As if a light went on in the room, also known as hope, I thought of Barack Obama. Hadn’t he had a challenging upbringing? I remember vividly reading his story and feeling the power return to my weary bones. The articles describe a life that followed its own path, and a mother that followed her instinct. Time magazine said, "She was no Pollyanna. There have certainly been moments when she complained to us," says her daughter Dr. Maya Soetoro-Ng. "But she was not someone who would take the detritus of those divorces and make judgments about men in general or love or allow herself to grow pessimistic."

With each failed marriage, Ann Soetero gained a child and, in one case, a country as well. Her son is a testimony to the possibility of so many things, and on that day I simply needed an example of someone who thrived after a divorce.

Well, I suppose becoming President of the United States should suffice. Bill Clinton’s father was killed just months before his son’s birth. His mother chose to leave him with her parents to go earn her nursing degree and create a life for her and her new child. She remarried and had another child. Bill Clinton was from a blended family, I realized. He did not have a biological father, nor a traditional upbringing and yet, he is one of the most accomplished men in our history. 
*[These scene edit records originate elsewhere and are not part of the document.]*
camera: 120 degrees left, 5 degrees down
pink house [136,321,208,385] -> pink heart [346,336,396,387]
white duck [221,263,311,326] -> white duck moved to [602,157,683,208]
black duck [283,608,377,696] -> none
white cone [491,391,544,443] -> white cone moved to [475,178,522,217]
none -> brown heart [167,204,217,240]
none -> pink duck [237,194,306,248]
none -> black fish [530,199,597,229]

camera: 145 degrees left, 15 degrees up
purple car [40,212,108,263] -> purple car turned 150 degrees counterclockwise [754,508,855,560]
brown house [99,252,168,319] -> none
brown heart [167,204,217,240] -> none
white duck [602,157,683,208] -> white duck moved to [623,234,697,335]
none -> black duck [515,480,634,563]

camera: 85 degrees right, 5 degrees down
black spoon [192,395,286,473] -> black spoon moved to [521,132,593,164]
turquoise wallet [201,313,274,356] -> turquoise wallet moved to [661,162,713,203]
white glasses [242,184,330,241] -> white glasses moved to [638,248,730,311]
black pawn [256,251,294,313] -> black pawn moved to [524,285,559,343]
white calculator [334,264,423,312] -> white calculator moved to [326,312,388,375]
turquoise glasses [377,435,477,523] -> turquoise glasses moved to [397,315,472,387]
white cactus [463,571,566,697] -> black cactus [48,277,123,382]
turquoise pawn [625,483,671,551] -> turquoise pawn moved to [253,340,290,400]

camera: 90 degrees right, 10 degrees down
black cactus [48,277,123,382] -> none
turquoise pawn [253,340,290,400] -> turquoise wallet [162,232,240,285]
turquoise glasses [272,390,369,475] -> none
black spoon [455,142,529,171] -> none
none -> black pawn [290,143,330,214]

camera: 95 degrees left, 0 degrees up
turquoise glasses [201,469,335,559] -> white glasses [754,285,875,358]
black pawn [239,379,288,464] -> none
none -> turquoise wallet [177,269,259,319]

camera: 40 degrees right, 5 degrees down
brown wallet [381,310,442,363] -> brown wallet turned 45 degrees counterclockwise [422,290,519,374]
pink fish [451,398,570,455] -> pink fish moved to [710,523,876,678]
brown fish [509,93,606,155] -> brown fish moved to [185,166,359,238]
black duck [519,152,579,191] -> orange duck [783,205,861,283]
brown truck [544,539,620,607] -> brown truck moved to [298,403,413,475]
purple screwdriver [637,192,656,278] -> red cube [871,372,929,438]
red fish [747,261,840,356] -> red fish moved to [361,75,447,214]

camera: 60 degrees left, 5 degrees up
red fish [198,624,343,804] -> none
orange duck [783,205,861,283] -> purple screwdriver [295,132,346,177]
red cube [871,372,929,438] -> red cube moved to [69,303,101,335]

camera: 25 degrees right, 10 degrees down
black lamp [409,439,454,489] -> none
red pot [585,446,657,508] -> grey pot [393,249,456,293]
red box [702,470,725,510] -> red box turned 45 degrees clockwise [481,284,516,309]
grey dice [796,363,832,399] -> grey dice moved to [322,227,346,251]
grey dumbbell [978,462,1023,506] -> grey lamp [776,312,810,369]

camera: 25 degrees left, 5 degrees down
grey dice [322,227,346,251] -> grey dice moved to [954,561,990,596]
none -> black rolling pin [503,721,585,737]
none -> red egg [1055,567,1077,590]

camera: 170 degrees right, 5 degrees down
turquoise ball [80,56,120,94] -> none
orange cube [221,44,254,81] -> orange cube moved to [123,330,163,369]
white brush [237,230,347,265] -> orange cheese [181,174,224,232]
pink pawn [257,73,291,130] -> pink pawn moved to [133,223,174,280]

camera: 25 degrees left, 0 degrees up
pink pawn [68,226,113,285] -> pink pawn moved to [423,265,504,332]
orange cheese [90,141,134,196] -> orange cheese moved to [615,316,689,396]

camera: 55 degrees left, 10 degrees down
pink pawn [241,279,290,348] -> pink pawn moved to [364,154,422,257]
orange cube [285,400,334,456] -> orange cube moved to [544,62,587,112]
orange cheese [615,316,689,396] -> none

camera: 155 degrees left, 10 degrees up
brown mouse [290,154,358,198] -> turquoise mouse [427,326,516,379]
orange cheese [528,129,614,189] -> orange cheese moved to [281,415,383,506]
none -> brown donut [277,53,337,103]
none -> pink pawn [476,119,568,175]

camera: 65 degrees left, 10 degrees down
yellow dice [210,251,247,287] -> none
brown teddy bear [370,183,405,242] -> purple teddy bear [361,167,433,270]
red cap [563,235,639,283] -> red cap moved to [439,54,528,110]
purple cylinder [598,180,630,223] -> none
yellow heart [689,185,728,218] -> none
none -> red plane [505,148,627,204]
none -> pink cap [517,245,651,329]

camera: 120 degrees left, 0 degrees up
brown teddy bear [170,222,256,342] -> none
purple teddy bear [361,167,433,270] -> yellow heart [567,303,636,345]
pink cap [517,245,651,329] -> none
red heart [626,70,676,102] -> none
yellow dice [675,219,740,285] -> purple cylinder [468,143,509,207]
I notice a common denominator in these men and their families, their mothers lived their lives honestly, fairly and without excuses. They were not told what they did not have or bribed with material goods to compensate, their examples were of people who fell down and got back up while reaching their hands out to lift up others as well. They were loved and cared for without being coddled and overindulged; they were the kind of people that were not distracted by comparing themselves to others but encouraged to look for what they could contribute. They were the kind of people I would want to know, and they had the qualities I would hope for in my children. 

So, what is the example of a role model? What is the purpose? I was inspired out of my own fears and self pity by two men who defied the studies and wrote their own instead. For me, they demonstrated the philosophy behind altruism, by keeping their eyes and hearts and thoughts on the future and the positive, they had no time to ponder what they did not have, and it became the smallest part of who they are.              

Elizabeth Sabol is a freelance writer and a divorced, single mother who lives in Florida.